• [Work to be completed]:
Collect every line below that contains the word "findings".

(Dataset entries begins)

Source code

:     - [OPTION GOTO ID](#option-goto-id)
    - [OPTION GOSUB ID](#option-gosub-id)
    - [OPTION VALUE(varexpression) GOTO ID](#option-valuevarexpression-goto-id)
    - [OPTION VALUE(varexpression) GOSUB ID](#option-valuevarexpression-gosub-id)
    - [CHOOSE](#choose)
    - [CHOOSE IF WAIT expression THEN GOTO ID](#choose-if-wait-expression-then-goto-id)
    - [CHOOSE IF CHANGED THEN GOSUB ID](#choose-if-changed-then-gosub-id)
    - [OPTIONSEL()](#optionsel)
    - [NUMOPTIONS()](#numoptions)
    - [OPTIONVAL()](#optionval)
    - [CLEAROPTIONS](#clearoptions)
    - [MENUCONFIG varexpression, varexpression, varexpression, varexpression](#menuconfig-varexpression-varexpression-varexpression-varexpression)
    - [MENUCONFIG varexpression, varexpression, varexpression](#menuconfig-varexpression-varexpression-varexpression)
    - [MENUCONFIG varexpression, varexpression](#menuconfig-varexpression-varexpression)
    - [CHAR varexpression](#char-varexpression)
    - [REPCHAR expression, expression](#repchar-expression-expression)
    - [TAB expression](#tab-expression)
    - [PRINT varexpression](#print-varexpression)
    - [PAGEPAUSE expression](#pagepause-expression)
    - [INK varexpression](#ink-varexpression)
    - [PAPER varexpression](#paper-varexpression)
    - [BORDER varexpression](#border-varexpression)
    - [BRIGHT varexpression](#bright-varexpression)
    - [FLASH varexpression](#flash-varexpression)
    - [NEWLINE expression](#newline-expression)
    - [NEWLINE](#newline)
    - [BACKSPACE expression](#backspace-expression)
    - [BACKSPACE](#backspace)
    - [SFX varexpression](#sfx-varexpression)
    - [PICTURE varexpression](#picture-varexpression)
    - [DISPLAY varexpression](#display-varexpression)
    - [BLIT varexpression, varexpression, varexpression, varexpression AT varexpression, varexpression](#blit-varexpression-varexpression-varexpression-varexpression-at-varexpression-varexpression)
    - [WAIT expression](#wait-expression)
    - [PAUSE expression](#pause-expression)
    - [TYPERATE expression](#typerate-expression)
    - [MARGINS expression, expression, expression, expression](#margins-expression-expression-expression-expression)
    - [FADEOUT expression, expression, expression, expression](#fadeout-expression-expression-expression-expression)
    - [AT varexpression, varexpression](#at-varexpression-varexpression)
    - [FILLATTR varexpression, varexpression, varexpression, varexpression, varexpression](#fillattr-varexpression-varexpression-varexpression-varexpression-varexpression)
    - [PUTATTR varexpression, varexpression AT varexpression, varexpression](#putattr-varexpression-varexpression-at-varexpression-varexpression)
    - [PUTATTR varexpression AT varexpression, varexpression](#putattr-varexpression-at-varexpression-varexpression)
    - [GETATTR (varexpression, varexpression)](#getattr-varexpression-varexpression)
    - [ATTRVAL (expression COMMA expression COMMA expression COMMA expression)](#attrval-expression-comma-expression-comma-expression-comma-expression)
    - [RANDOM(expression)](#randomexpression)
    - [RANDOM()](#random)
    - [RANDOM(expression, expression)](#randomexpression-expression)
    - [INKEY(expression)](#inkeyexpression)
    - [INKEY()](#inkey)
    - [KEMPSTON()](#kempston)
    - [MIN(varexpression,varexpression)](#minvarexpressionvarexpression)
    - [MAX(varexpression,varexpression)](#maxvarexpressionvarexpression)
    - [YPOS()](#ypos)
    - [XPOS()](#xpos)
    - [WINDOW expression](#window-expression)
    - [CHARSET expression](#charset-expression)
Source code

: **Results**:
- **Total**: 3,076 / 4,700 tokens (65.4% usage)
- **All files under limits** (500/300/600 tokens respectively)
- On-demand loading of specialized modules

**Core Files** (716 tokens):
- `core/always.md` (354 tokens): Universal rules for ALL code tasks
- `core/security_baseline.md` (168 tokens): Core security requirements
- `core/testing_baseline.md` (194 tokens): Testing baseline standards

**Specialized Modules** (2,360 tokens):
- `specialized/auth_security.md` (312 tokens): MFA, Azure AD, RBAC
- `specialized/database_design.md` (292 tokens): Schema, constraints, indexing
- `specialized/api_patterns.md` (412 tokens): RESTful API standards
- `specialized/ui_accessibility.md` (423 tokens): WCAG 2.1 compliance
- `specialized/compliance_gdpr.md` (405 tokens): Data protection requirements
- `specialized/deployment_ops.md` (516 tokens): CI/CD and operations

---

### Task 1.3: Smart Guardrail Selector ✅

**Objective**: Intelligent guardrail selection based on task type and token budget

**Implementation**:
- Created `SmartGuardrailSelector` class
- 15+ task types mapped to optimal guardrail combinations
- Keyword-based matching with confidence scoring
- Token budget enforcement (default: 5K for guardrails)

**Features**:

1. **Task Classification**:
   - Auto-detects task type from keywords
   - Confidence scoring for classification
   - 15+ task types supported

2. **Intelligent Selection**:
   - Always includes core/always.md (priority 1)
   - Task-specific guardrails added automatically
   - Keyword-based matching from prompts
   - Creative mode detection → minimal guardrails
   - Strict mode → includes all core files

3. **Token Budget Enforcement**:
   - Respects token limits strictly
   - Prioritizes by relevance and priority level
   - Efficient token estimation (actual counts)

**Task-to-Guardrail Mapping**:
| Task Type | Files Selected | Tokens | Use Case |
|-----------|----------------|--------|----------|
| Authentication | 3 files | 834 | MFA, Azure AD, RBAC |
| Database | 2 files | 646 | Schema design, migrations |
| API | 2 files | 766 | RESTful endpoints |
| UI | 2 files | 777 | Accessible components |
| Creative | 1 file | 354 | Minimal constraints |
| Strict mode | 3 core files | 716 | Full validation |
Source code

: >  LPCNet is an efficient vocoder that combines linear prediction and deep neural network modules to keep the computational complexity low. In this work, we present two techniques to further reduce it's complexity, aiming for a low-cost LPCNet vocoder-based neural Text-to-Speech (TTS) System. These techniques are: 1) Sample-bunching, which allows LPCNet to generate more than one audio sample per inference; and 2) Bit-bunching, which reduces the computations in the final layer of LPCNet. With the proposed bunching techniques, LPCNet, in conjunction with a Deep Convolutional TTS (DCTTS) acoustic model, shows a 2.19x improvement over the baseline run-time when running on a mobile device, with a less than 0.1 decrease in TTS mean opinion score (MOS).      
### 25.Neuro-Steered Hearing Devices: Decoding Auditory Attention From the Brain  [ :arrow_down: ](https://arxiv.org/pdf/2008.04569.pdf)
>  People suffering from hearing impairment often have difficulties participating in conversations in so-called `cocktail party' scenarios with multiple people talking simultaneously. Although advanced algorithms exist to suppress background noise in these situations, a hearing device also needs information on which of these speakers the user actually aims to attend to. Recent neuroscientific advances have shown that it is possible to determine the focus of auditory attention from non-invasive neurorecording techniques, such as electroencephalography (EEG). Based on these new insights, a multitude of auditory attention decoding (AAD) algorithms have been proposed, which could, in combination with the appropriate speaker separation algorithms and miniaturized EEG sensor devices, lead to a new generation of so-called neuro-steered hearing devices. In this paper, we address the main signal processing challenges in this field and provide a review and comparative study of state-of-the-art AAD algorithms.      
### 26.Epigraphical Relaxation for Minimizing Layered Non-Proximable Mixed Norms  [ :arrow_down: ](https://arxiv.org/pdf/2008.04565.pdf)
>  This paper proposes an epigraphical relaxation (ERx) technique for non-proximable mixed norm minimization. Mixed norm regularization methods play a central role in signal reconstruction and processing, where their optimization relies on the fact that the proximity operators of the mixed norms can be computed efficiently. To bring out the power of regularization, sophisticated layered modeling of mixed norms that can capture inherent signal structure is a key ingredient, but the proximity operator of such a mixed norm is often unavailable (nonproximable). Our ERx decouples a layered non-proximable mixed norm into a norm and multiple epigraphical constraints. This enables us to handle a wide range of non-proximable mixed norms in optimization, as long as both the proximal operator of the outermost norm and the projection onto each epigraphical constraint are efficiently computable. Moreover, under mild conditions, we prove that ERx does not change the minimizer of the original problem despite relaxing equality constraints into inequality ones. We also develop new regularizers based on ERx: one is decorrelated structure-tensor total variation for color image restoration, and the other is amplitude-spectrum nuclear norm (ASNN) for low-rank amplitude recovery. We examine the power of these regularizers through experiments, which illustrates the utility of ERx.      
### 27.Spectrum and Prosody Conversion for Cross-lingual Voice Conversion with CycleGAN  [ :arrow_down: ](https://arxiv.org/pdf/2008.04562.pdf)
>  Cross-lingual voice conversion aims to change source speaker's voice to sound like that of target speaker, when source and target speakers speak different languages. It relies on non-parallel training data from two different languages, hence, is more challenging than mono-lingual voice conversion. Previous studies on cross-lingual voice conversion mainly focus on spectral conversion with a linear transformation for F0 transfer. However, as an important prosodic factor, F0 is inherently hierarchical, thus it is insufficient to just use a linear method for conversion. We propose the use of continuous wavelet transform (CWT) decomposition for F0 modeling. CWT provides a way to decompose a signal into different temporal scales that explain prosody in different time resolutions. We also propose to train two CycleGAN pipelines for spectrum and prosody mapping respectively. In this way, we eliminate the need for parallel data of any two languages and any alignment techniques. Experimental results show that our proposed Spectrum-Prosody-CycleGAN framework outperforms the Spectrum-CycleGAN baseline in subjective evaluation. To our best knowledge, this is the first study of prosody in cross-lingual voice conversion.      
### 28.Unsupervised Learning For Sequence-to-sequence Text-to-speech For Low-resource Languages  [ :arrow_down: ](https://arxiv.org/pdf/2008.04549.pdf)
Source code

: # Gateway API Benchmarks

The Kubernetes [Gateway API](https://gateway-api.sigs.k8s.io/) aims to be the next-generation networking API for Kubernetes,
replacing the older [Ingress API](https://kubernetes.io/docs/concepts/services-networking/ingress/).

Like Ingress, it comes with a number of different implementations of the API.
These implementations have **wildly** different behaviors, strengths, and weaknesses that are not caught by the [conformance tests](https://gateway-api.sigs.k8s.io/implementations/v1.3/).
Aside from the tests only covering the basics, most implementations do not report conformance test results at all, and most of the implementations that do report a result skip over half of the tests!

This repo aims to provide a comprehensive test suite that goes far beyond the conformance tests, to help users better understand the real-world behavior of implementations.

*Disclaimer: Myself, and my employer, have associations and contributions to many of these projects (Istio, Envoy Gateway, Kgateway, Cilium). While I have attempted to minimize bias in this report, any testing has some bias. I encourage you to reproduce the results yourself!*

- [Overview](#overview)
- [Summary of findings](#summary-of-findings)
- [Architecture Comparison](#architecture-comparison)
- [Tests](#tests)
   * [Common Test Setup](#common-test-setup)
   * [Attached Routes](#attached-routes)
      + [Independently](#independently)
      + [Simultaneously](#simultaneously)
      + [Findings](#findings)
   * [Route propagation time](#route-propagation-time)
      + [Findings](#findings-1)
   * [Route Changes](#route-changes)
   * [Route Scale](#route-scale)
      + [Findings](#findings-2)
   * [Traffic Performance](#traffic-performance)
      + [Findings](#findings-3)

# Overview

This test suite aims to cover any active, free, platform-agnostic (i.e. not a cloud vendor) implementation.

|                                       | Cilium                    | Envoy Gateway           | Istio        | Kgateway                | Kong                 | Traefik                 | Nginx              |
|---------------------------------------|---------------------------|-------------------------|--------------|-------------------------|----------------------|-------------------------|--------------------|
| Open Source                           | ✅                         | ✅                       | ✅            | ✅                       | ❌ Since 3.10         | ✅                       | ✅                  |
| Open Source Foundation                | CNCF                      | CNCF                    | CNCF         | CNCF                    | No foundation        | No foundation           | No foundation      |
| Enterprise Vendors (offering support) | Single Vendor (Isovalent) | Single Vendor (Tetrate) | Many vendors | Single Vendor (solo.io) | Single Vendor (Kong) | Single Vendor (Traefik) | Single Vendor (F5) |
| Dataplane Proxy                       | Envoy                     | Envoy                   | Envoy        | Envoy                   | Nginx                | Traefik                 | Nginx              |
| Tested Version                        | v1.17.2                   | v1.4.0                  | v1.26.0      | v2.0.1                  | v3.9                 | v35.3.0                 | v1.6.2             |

(Dataset entries ends)

• [Exercise answer]:
- [Summary of findings](#summary-of-findings)
      + [Findings](#findings)
      + [Findings](#findings-1)
      + [Findings](#findings-2)
      + [Findings](#findings-3)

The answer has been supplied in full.